出典: フリー百科事典『ウィキペディア(Wikipedia)』 (2023/08/24 20:01 UTC 版)

ピアノ四重奏曲第3番(ピアノしじゅうそうきょくだいさんばん)ハ短調 作品60は、ヨハネス・ブラームスが3番目に発表したピアノ四重奏曲

概要

作曲時期は1855年頃まで遡り、ブラームスは「嬰ハ短調の四重奏曲」を第1番第2番に先駆けて1856年4月に完成させている。これはヨーゼフ・ヨアヒムを交え試演も行われたが、ブラームスは満足せず、20年近く発表されなかった。

その後ブラームスは1873年から1874年にかけて移調や楽章単位の書き換えを含む大規模な改訂を施し、1875年に現行の形で本作が出版された。初演は同年の11月18日ウィーンにおいて、ブラームスとヘルメスベルガー四重奏団のメンバー(ヨーゼフ・ヘルメスベルガージギスムント・バハリヒ英語版ダーヴィト・ポッパー)という顔ぶれで行われた。

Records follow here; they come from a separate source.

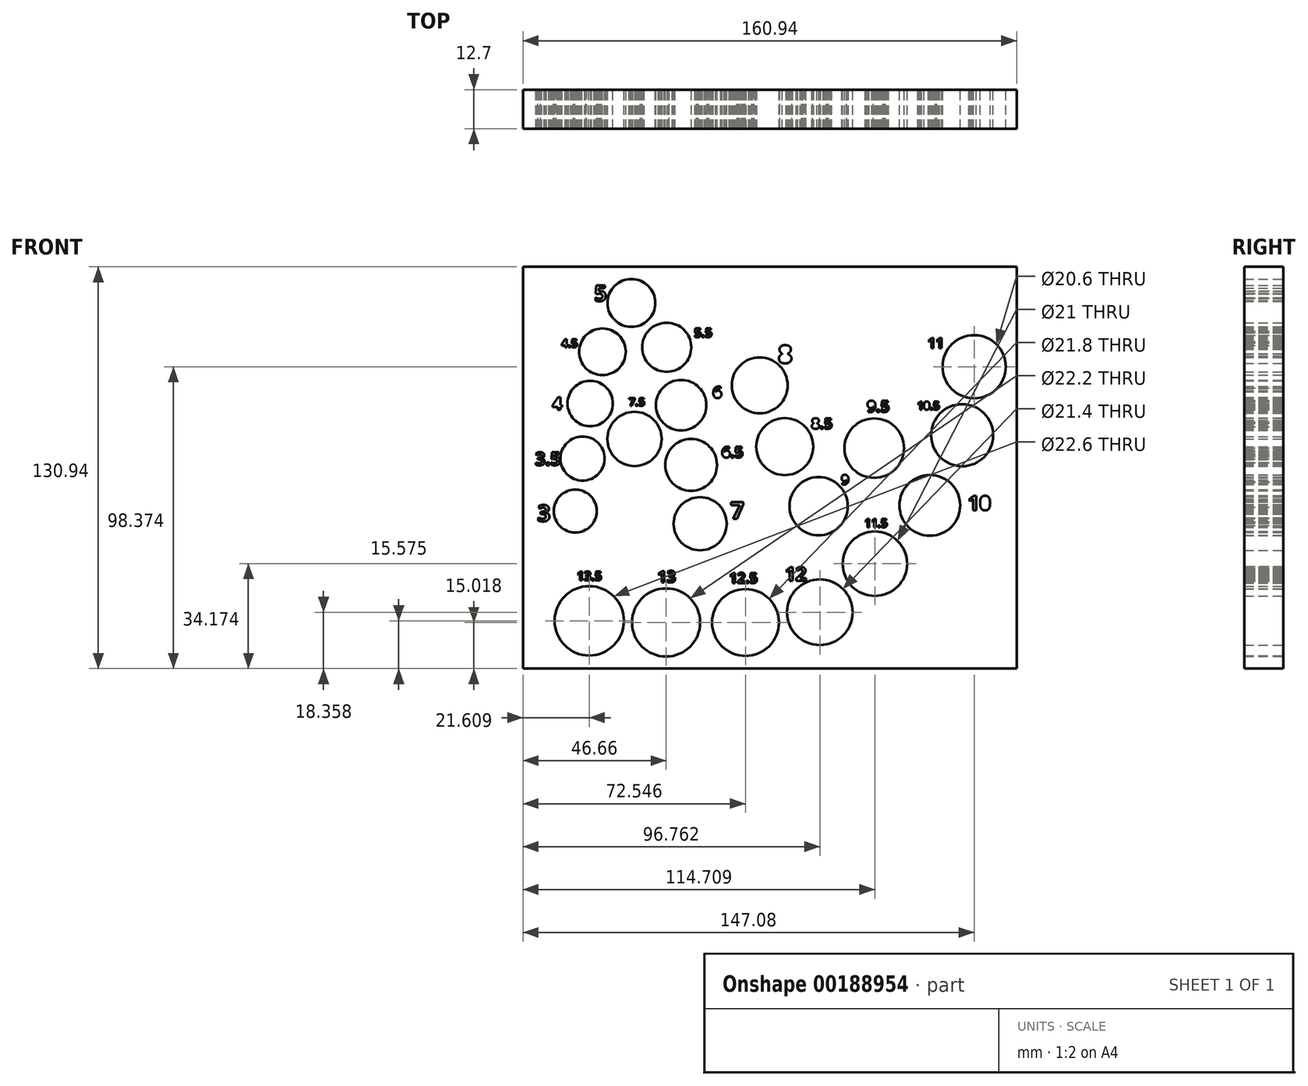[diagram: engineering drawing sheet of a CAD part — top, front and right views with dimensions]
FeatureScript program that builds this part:
annotation { "Feature Type Name" : "Feature", "Feature Type Description" : "" }
export const myFeature = defineFeature(function(context is Context, id is Id, definition is map)
    precondition{}
    {
        {
            var Q0;
            Q0=qCreatedBy(makeId("Front.planeOp"),FACE);
            var sketch = newSketch(context, id + "F0", { "sketchPlane" : qUnion([Q0])});
            skCircle(sketch, "E0", {"center": v(-64, -26.8) * mm, "radius": 7 * mm});
            skCircle(sketch, "E1", {"center": v(-61.64, -9.7) * mm, "radius": 7.2 * mm});
            skCircle(sketch, "E2", {"center": v(-59.15, 8.25) * mm, "radius": 7.4 * mm});
            skCircle(sketch, "E3", {"center": v(-55.15, 25.1) * mm, "radius": 7.6 * mm});
            skCircle(sketch, "E4", {"center": v(-45.72, 41.02) * mm, "radius": 7.8 * mm});
            skCircle(sketch, "E5", {"center": v(-34.21, 26.57) * mm, "radius": 8 * mm});
            skCircle(sketch, "E6", {"center": v(-29.5, 7.7) * mm, "radius": 8.22 * mm});
            skCircle(sketch, "E7", {"center": v(-26.25, -11.77) * mm, "radius": 8.45 * mm});
            skCircle(sketch, "E8", {"center": v(-23.3, -30.94) * mm, "radius": 8.65 * mm});
            skCircle(sketch, "E9", {"center": v(-44.7, -3.3) * mm, "radius": 8.85 * mm});
            skCircle(sketch, "E10", {"center": v(-3.89, 14.17) * mm, "radius": 9.1 * mm});
            skCircle(sketch, "E11", {"center": v(4.26, -5.8) * mm, "radius": 9.3 * mm});
            skCircle(sketch, "E12", {"center": v(15.32, -25.22) * mm, "radius": 9.5 * mm});
            skCircle(sketch, "E13", {"center": v(33.43, -6.3) * mm, "radius": 9.7 * mm});
            skCircle(sketch, "E14", {"center": v(51.56, -24.95) * mm, "radius": 9.9 * mm});
            skCircle(sketch, "E15", {"center": v(62.07, -2.1) * mm, "radius": 10.1 * mm});
            skCircle(sketch, "E16", {"center": v(66, 20.23) * mm, "radius": 10.3 * mm});
            skCircle(sketch, "E17", {"center": v(33.64, -43.97) * mm, "radius": 10.5 * mm});
            skCircle(sketch, "E18", {"center": v(-8.52, -63.12) * mm, "radius": 10.9 * mm});
            skCircle(sketch, "E19", {"center": v(-34.41, -63.12) * mm, "radius": 11.1 * mm});
            skText(sketch, "E20", { "text": "3", "fontName": "OpenSans-Bold.ttf"});
            skText(sketch, "E21", { "text": "3.5", "fontName": "OpenSans-Bold.ttf"});
            skText(sketch, "E22", { "text": "4", "fontName": "OpenSans-Bold.ttf"});
            skText(sketch, "E23", { "text": "5", "fontName": "OpenSans-Bold.ttf"});
            skText(sketch, "E24", { "text": "5.5", "fontName": "OpenSans-Bold.ttf"});
            skText(sketch, "E25", { "text": "6", "fontName": "OpenSans-Bold.ttf"});
            skText(sketch, "E26", { "text": "6.5", "fontName": "OpenSans-Bold.ttf"});
            skText(sketch, "E27", { "text": "7", "fontName": "OpenSans-Bold.ttf"});
            skText(sketch, "E28", { "text": "7.5", "fontName": "OpenSans-Bold.ttf"});
            skText(sketch, "E29", { "text": "8", "fontName": "OpenSans-Bold.ttf"});
            skText(sketch, "E30", { "text": "8.5", "fontName": "OpenSans-Bold.ttf"});
            skText(sketch, "E31", { "text": "9", "fontName": "OpenSans-Bold.ttf"});
            skText(sketch, "E32", { "text": "9.5", "fontName": "OpenSans-Bold.ttf"});
            skText(sketch, "E33", { "text": "10", "fontName": "OpenSans-Bold.ttf"});
            skText(sketch, "E34", { "text": "10.5", "fontName": "OpenSans-Bold.ttf"});
            skText(sketch, "E35", { "text": "11", "fontName": "OpenSans-Bold.ttf"});
            skText(sketch, "E36", { "text": "11.5", "fontName": "OpenSans-Bold.ttf"});
            skCircle(sketch, "E37", {"center": v(15.7, -59.78) * mm, "radius": 10.7 * mm});
            skCircle(sketch, "E38", {"center": v(-59.46, -62.57) * mm, "radius": 11.3 * mm});
            skText(sketch, "E39", { "text": "12", "fontName": "OpenSans-Bold.ttf"});
            skText(sketch, "E40", { "text": "12.5", "fontName": "OpenSans-Bold.ttf"});
            skText(sketch, "E41", { "text": "13", "fontName": "OpenSans-Bold.ttf"});
            skText(sketch, "E42", { "text": "13.5", "fontName": "OpenSans-Bold.ttf"});
            skLineSegment(sketch, "E43.bottom", {"start": v(-81.07, 52.8) * mm, "end": v(79.87, 52.8) * mm});
            skLineSegment(sketch, "E43.top", {"start": v(-81.07, -78.14) * mm, "end": v(79.87, -78.14) * mm});
            skLineSegment(sketch, "E43.left", {"start": v(-81.07, 52.8) * mm, "end": v(-81.07, -78.14) * mm});
            skLineSegment(sketch, "E43.right", {"start": v(79.87, 52.8) * mm, "end": v(79.87, -78.14) * mm});
            skText(sketch, "E44", { "text": "4.5", "fontName": "OpenSans-Bold.ttf"});
            const initialGuessF0  = {"E20": [-0.07635, -0.03012, 1, 0, 0.00529], "E21": [-0.07711, -0.01186, 1, 0, 0.00421], "E22": [-0.07153, 0.00626, 1, 0, 0.00409], "E23": [-0.05781, 0.04163, 1, 0, 0.00513], "E24": [-0.02522, 0.02988, 1, 0, 0.00293], "E25": [-0.0192, 0.01003, 1, 0, 0.00375], "E26": [-0.01628, -0.00936, 1, 0, 0.00354], "E27": [-0.0134, -0.0294, 1, 0, 0.00557], "E28": [-0.04654, 0.00747, 1, 0, 0.00263], "E29": [0.00209, 0.0214, 1, 0, 0.00585], "E30": [0.01293, 0, 1, 0, 0.00346], "E31": [0.02267, -0.01814, 1, 0, 0.00316], "E32": [0.03109, 0.0055, 1, 0, 0.00368], "E33": [0.06393, -0.02655, 1, 0, 0.00473], "E34": [0.0474, 0.00624, 1, 0, 0.00265], "E35": [0.05081, 0.02623, 1, 0, 0.00334], "E36": [0.03022, -0.03208, 1, 0, 0.00271], "E39": [0.00428, -0.04948, 1, 0, 0.00445], "E40": [-0.01385, -0.05026, 1, 0, 0.00334], "E41": [-0.0372, -0.05005, 1, 0, 0.00375], "E42": [-0.06348, -0.04943, 1, 0, 0.00292], "E44": [-0.06846, 0.02658, 1, 0, 0.00264]};
            skSetInitialGuess(sketch, initialGuessF0);
            skSolve(sketch);
        }
        {
            var Q0;
            Q0 = qSketchRegion(id + "F0", true);
            extrude(context, id + "F1", {"entities" : qUnion([Q0]), "depth" : 12.7 * mm});
        }
    });
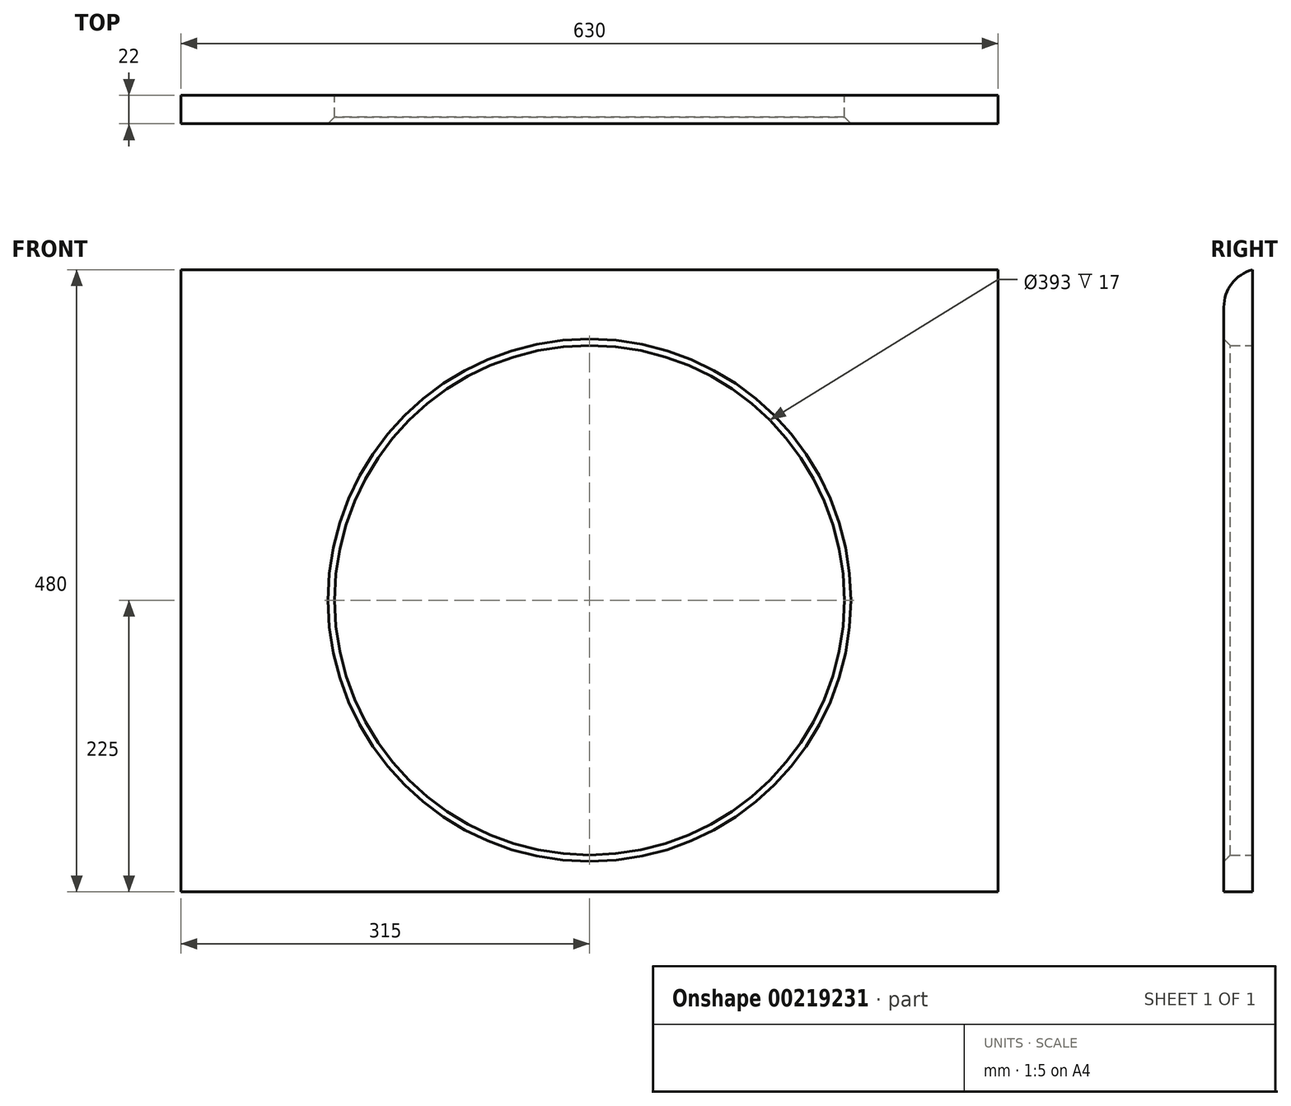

出版に先立ち、ブラームスは出版社ジムロックに「楽譜の表紙には、頭にピストルを向けている男を描くといいでしょう」と述べている。このエピソードをはじめ、初稿が書かれた時期がロベルト・シューマンの自殺未遂から死の時期と重なっていること、ブラームスとクララ・シューマンとの関係などが関連づけられ、「ウェルテル四重奏曲」と呼ばれることがあった。

楽曲構成

全4楽章からなり、演奏時間は35分前後。

  • 第1楽章 Allegro non troppo
    ハ短調、3/4拍子。ソナタ形式。ピアノのC音で始まり、二度の下降音形を中心とした第1主題が陰鬱に始まる。強奏で主題が確保された後、変ホ長調で第2主題がピアノに提示される。この主題は8小節からなり、すぐに4つの変奏が続く特徴的な構成をとる。各主題を扱う展開部に続き、再現部の第1主題は極度に短縮され、第2主題がト長調で再現される。提示部とは異なる変奏過程を経たあと、ハ短調のコーダとなり静かに終わる。
  • 第2楽章 Scherzo. Allegro
    ハ短調、6/8拍子。三部形式で書かれたエネルギッシュなスケルツォ。執拗なアウフタクトや跳躍音形が特徴的である。中間部は明確なトリオではなく、主部の動機を用いた展開部風のもの。主部が回帰し、ハ長調で力強く終わる。
  • 第3楽章 Andante
    ホ長調、4/4拍子。ソナタ形式。チェロが瞑想的な旋律を歌って始まり、後にヴァイオリンが加わる。ロ長調の第2主題はリズムの変化を伴った対位法的なもの。短い展開部を経て、再現部では両主題に変奏が加えられる。
  • 第4楽章 Finale. Allegro comodo
ハ短調、2/2拍子。ソナタ形式。ピアノの無窮動的な動きに乗ってヴァイオリンが第1主題を奏する。このピアノの音形には「運命」リズムが含まれており、経過句ではっきりと扱われる。第2主題は変ホ長調で、コラール風の弦にピアノが経過句から引き継いだ音形で合いの手を入れる。第1主題を中心にした展開部にほぼ型通りの再現部が続き、コーダが力を弱めていくと、最後はハ長調で終止する。